[Data supplied — start]
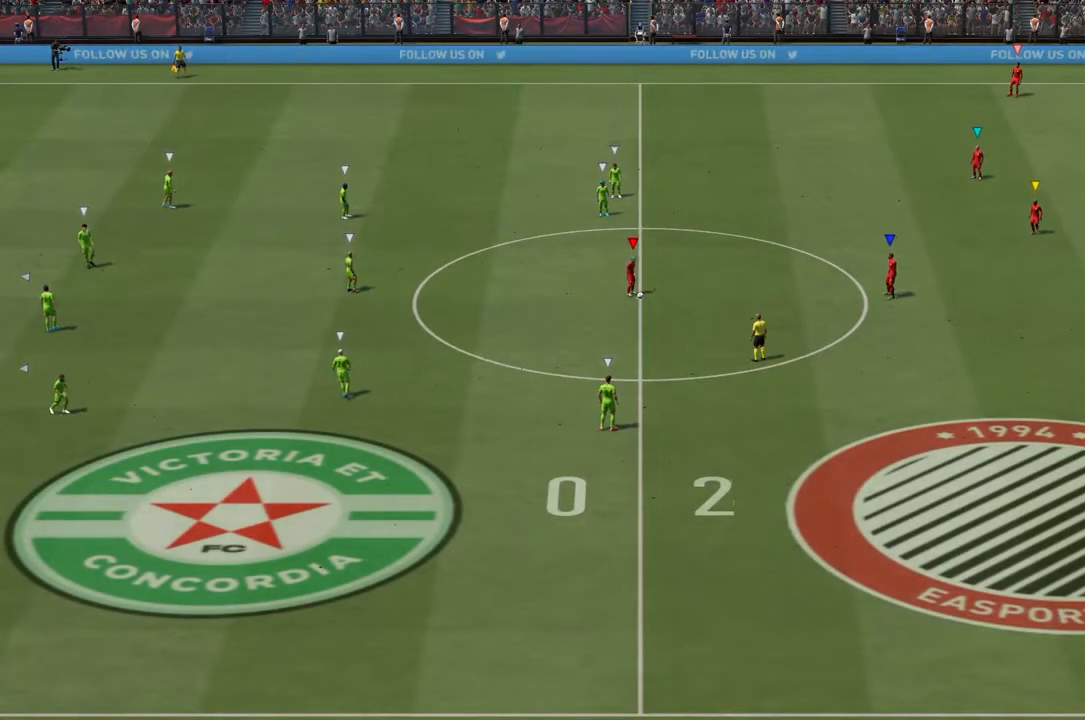
{"buttons": [], "left_stick": "down", "right_stick": "center", "events": [[350, "left_stick", "down"]]}
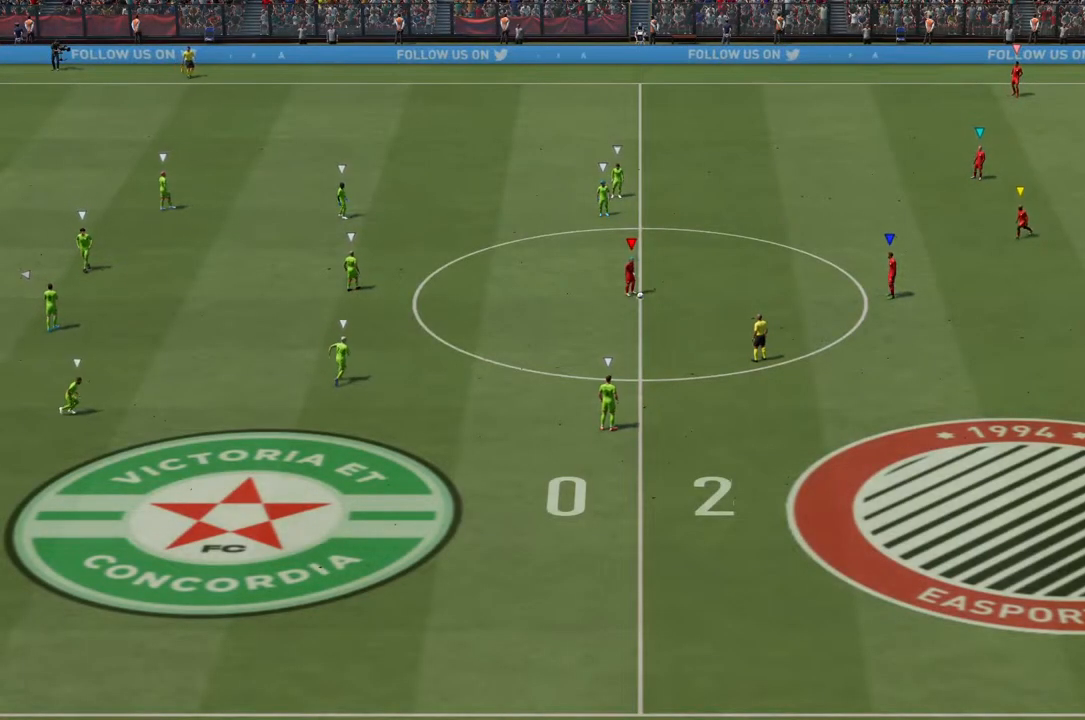
{"buttons": [], "left_stick": "down-left", "right_stick": "center", "events": [[417, "left_stick", "down-left"]]}
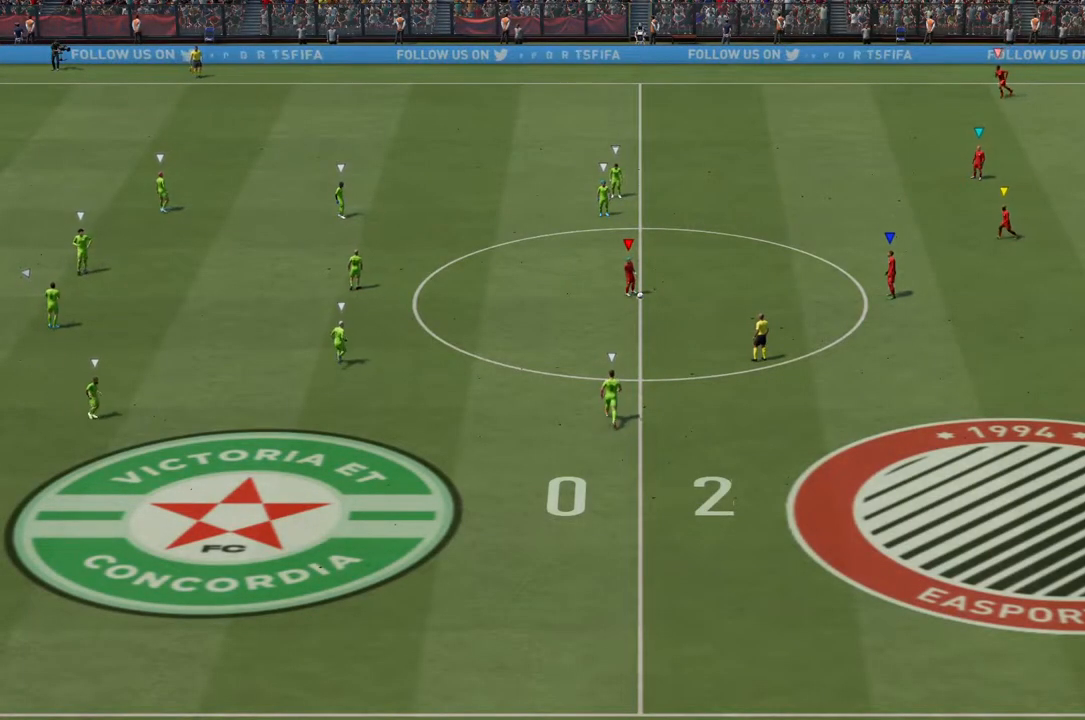
{"buttons": ["L2"], "left_stick": "center", "right_stick": "center", "events": [[117, "left_stick", "center"], [283, "L2", "down"]]}
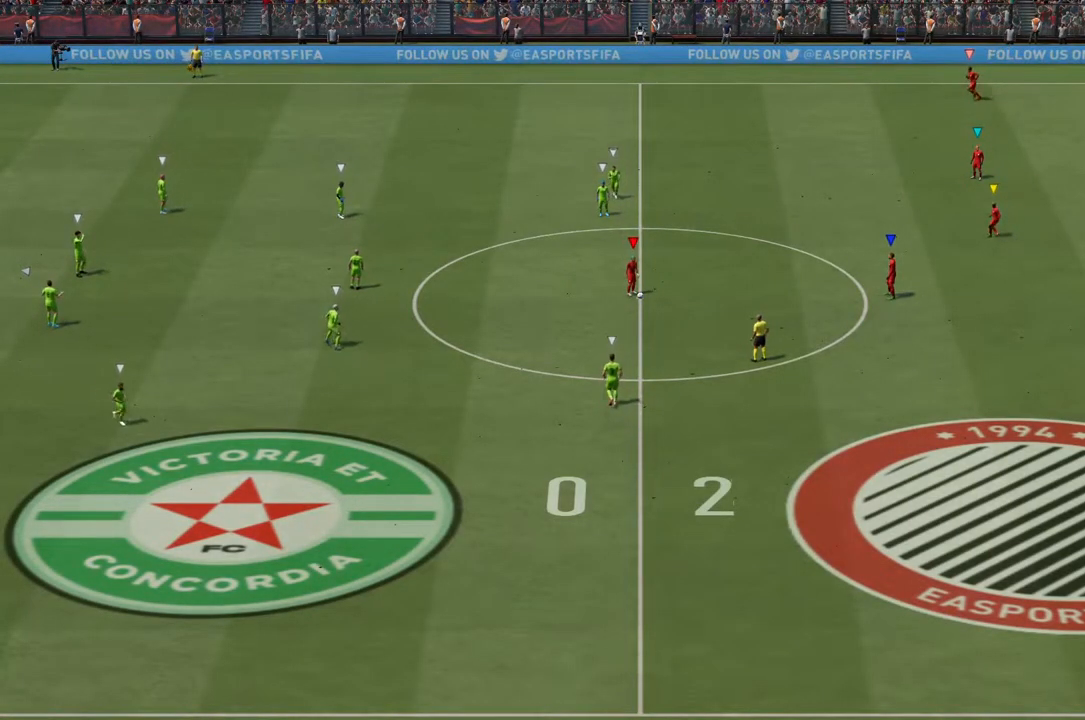
{"buttons": [], "left_stick": "down-left", "right_stick": "center", "events": [[217, "left_stick", "down-left"], [400, "L2", "up"]]}
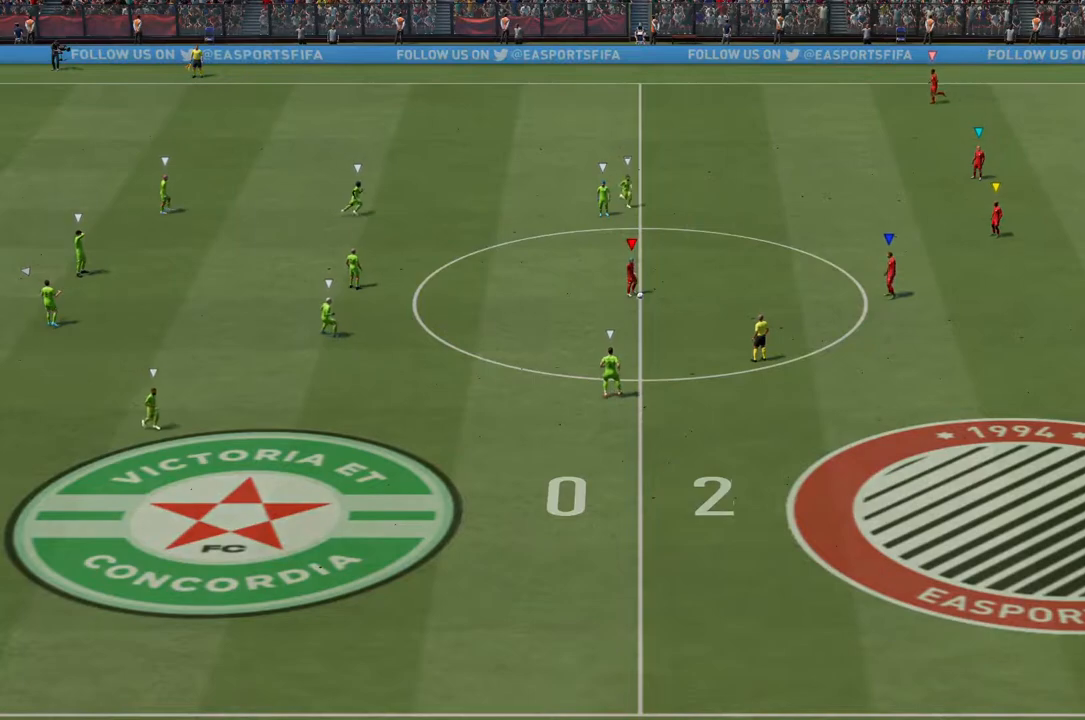
{"buttons": [], "left_stick": "center", "right_stick": "center", "events": [[217, "left_stick", "center"]]}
[Data supplied — finish]
◆ Task to complete
Write out all the records again, exactly, minus any pictures.

◆ Final answer
{"buttons": [], "left_stick": "down", "right_stick": "center", "events": [[350, "left_stick", "down"]]}
{"buttons": [], "left_stick": "down-left", "right_stick": "center", "events": [[417, "left_stick", "down-left"]]}
{"buttons": ["L2"], "left_stick": "center", "right_stick": "center", "events": [[117, "left_stick", "center"], [283, "L2", "down"]]}
{"buttons": [], "left_stick": "down-left", "right_stick": "center", "events": [[217, "left_stick", "down-left"], [400, "L2", "up"]]}
{"buttons": [], "left_stick": "center", "right_stick": "center", "events": [[217, "left_stick", "center"]]}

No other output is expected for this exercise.